==== DOCUMENT PASSAGE ====

Conflict is part of life, and part of congregational life as well. In fact, conflict, the way it is walked through, shapes the very character of congregations. For pastors, church leaders of any kind, how you understand a congregation’s social dynamics shapes the way you lead your congregation in conflict, engaging injustices, and cultivating the Spirit’s work among you. This in turn shapes your congregations.
In this regard, I’ve learned much from political theorist Chantal Mouffe. A post-Marxist, known to elicit some controversy, she writes on the theoretical foundations of democracy. With words like antagonism, agonism, hegemony, dialectic, she’s taught me a bit on how social groups work, form and relate to one another. Most of all, she’s taught me the limits of rational deliberation in politics. Leaders cannot merely argue rationally their congregations out of conflict. Read what follows and see what you think. The two books in the picture are two of her more accessible works. I’ll be drawing from them.
Mouffe’s Three Models of Democratic Politics
Mouffe describes three models of democratic politics: The Aggregative, the Deliberative, and her own proposal, the Agonistic. The Aggregative model sees the social world in economic terms. For Aggregatives, the social is driven by the self-interests of persons and the organization of these interests by/within markets. Democracy, in other words, is determined by (so-called) market-based capitalism. The Deliberative model sees the social world as a collective deliberation conducted rationally and fairly among free and equal individuals. Democracy requires an ethics of coming together on agreed terms for relational deliberation. Think Habermas and his “ideal speech situation” or Rawls’ “original position.” In this world, we can come together, if we just do deliberation right according to ethical guidelines (rules).
For Mouffe, these two political models of conflict resolution are deeply flawed. They ignore a core reality of the way social groups work: “collective identities” are formed via exclusion, the creation of an enemy (she’s playing on Carl Schmitt here). This antagonistic dimension is inherent to all human societies. It is what drives “the political.” And in this collective process, the “passions” of individuals are shaped into identity, the affects of which shape the very constitution of individual selves (Agonistics, p.6). The very identity and passion of individuals is woven into the ideological construction of reality. And so it is impossible to establish a consensus merely on rational terms. You cannot argue your way to consensus.

====

## EXERCISE SET
1) Please rewrite the stretch of the passage on congregational conflict from "Conflict is part" through "shapes your congregations.", putting "ministers" in place of "pastors".
2) Summarize the passage on congregational conflict in two sentences.

==== LISTED ENTRIES ====

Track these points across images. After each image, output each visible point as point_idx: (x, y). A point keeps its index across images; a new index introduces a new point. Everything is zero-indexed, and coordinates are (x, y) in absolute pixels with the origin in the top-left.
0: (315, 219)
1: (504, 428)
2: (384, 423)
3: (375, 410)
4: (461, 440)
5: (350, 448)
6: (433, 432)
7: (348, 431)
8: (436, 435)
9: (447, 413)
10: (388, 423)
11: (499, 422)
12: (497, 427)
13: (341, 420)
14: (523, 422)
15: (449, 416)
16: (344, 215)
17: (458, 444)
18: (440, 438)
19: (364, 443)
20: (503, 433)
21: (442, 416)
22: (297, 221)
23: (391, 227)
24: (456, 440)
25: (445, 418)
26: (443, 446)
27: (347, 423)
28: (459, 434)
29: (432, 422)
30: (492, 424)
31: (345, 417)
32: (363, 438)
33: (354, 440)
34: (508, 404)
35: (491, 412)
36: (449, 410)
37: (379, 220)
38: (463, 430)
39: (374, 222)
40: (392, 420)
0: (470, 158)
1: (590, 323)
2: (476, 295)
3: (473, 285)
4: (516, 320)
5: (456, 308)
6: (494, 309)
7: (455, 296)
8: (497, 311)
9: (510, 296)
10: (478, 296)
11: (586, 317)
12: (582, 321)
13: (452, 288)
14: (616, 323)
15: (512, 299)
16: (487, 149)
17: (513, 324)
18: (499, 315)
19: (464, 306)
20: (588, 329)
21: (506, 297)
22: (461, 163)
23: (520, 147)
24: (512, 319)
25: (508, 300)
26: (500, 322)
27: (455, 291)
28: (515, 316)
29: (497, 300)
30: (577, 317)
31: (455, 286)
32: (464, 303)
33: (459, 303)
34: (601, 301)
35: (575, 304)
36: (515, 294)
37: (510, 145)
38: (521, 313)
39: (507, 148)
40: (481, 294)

====
==== LISTED ENTRIES ====

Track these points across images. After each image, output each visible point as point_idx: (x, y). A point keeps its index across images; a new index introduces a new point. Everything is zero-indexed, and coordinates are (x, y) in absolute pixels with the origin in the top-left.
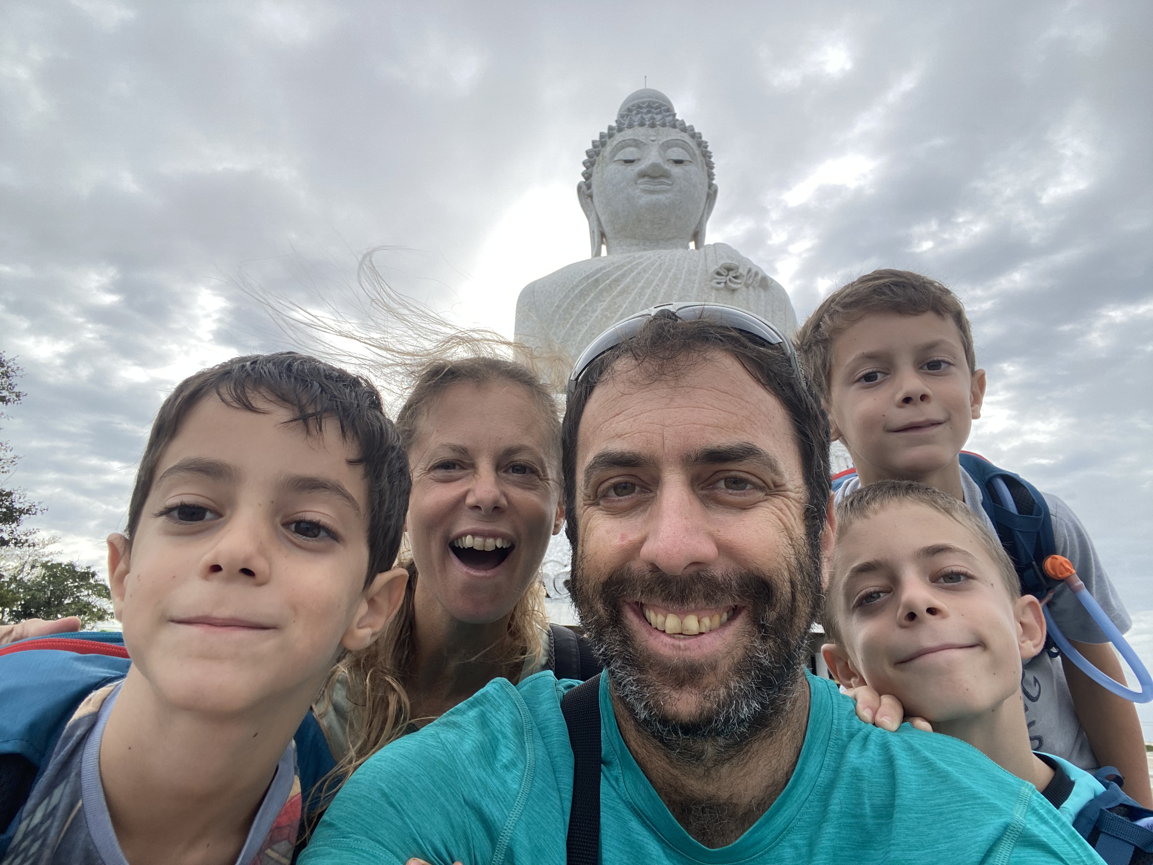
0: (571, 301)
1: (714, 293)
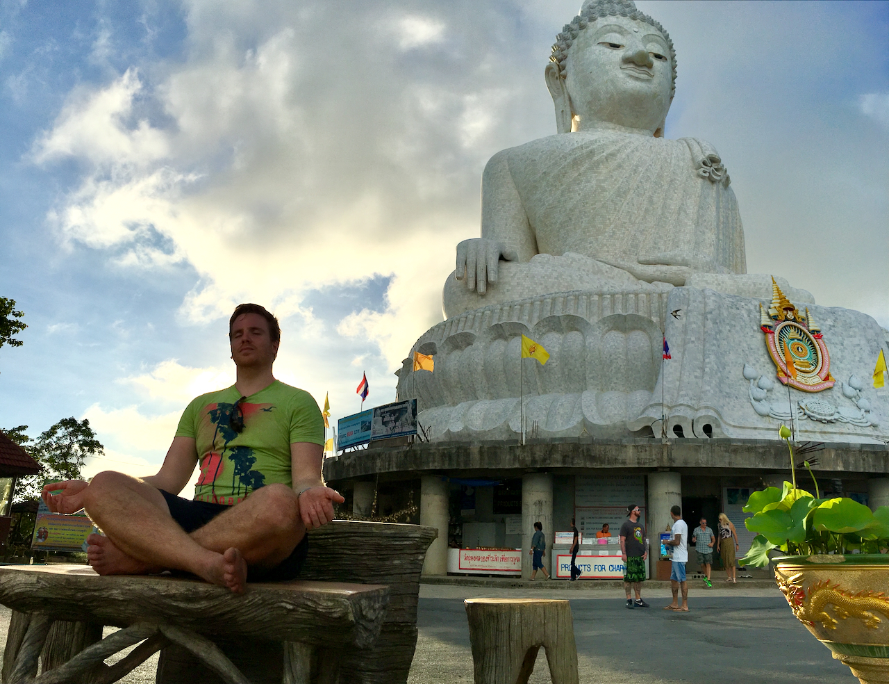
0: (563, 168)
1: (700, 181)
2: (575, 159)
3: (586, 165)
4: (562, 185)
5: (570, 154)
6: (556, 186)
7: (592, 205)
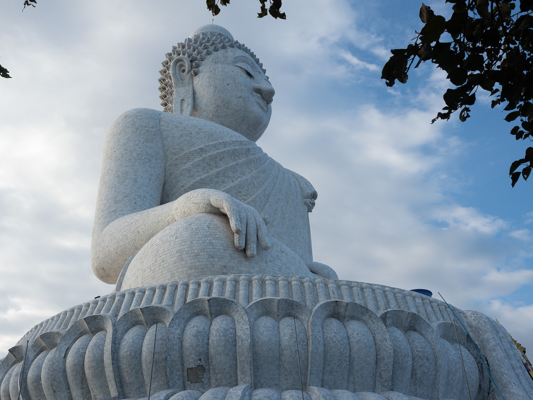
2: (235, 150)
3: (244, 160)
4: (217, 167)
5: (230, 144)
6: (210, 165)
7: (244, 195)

====

## ANSWERS PER TASK
1)
Conflict is part of life, and part of congregational life as well. In fact, conflict, the way it is walked through, shapes the very character of congregations. For ministers, church leaders of any kind, how you understand a congregation’s social dynamics shapes the way you lead your congregation in conflict, engaging injustices, and cultivating the Spirit’s work among you. This in turn shapes your congregations.

2) Drawing on political theorist Chantal Mouffe, the passage holds that conflict shapes the character of congregations and that leaders cannot merely argue their congregations out of it. Mouffe finds the Aggregative and Deliberative models of democracy deeply flawed because collective identities are formed through exclusion and the shaping of passions, so consensus cannot be established on rational terms alone.